ASSIGNED TASK A →
Answer these questions using the text on plant variety testing:
(i) What is the minimum number of growing cycles for DUS testing?
(ii) What does VCU stand for?
(iii) Who sets the protocols for VCU testing?
ASSIGNED TASK B →
Transcribe the passage of the text on plant variety testing that opens with the words "Distinct: a variety" and closes with "Cultivation and Use.".

TEXT FOR ANALYSIS →
━━━━

Plant Variety Testing
To be recognised as a registered variety, and eligible for marketing in the EU, a plant variety must first pass both DUS and VCU testing. These tests are conducted at approved centres, following closely monitored protocols (VCU test: national protocols; DUS test: CPVO protocols).
DUS stands for Distinct, Uniform and Stable.
To be recognised as a registered variety, and eligible for marketing in the EU, a plant variety must pass DUS testing. These tests are conducted at approved centres, following closely monitored protocols under the regulation of CPVO.
Distinct: a variety can be described as distinct if one or more of the important features, known as characters, observed over the course of the evaluation is different from any other variety whose existence is a matter of common knowledge.
Uniform: this test requires that the measured features of several individual plants are similar (subject to the variation that may be expected from the particular features of its propagation) or genetically identical in its relevant characteristics.
Stable: this test is passed if important characteristics are true to their original description after repeated propagation or, in the case of a particular cycle of propagation, at the end of each such cycle.
DUS testing takes place over a minimum of two growing cycles.
VCU stands for Value for Cultivation and Use.
This test is used to determine if a new plant variety shows a significant advantage over existing registered varieties and evaluates its agronomic performance. Evaluation of varieties occurs over a minimum of two sowings and often in multiple locations to ensure robust evaluation in a range of soil and weather conditions. The agronomic performance of new plant varieties is evaluated against that of known “control” varieties. Protocols for this testing are set by national authorities in each country.

━━━━

[Stored records]
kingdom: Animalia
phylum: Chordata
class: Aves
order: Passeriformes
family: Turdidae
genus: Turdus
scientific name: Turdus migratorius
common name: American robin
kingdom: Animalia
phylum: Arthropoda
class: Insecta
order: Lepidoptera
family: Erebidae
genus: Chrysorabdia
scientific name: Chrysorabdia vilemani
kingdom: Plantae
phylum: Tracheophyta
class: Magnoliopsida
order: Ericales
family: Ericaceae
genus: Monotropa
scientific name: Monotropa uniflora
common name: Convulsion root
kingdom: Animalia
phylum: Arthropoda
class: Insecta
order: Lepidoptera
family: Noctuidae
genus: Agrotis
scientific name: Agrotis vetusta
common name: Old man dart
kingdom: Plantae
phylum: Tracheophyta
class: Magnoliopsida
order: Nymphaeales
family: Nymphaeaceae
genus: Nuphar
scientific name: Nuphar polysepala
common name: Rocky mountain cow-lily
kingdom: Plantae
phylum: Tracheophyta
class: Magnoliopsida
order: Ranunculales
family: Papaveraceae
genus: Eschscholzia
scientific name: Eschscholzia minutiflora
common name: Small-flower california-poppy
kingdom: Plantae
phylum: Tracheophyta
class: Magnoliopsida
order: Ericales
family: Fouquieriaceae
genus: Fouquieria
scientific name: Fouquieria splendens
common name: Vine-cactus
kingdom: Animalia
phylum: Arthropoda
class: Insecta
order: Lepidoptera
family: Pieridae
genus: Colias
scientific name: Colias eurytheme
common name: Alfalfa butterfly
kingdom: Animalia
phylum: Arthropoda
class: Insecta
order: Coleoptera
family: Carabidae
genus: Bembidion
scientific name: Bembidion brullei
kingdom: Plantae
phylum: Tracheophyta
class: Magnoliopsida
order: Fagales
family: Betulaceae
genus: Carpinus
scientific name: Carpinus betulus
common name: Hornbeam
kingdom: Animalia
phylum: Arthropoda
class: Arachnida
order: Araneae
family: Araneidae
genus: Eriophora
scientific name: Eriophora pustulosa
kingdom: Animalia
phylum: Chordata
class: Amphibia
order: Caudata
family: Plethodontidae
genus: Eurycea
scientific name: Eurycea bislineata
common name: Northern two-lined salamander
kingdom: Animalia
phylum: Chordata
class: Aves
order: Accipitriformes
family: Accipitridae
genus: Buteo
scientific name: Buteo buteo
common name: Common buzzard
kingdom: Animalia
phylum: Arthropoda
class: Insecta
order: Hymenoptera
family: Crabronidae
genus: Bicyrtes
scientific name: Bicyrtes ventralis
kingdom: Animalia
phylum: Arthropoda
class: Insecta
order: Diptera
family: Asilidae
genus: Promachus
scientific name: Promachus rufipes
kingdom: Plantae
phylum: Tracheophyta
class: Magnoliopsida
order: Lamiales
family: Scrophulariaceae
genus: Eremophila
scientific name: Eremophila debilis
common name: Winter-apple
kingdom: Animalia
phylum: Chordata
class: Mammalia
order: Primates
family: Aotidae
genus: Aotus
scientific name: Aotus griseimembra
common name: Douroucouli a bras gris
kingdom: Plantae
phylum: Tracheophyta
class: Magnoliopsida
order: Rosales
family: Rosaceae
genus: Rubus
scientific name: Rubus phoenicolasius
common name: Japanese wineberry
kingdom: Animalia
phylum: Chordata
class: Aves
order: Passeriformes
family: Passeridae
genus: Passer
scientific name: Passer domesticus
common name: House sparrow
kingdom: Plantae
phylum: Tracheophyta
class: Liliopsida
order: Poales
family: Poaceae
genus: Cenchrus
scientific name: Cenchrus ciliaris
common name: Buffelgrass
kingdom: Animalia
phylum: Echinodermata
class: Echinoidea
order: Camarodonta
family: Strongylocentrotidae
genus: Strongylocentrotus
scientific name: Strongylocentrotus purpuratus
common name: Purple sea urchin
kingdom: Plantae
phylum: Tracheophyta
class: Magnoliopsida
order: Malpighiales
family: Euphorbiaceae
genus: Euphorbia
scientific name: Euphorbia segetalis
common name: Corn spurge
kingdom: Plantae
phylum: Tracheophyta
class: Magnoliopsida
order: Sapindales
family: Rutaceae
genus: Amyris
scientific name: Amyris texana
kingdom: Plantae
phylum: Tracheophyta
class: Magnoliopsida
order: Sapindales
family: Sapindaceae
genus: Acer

━━━━

WRITTEN REPLY A →
(i) Two growing cycles
(ii) Value for Cultivation and Use
(iii) National authorities in each country

WRITTEN REPLY B →
Distinct: a variety can be described as distinct if one or more of the important features, known as characters, observed over the course of the evaluation is different from any other variety whose existence is a matter of common knowledge.
Uniform: this test requires that the measured features of several individual plants are similar (subject to the variation that may be expected from the particular features of its propagation) or genetically identical in its relevant characteristics.
Stable: this test is passed if important characteristics are true to their original description after repeated propagation or, in the case of a particular cycle of propagation, at the end of each such cycle.
DUS testing takes place over a minimum of two growing cycles.
VCU stands for Value for Cultivation and Use.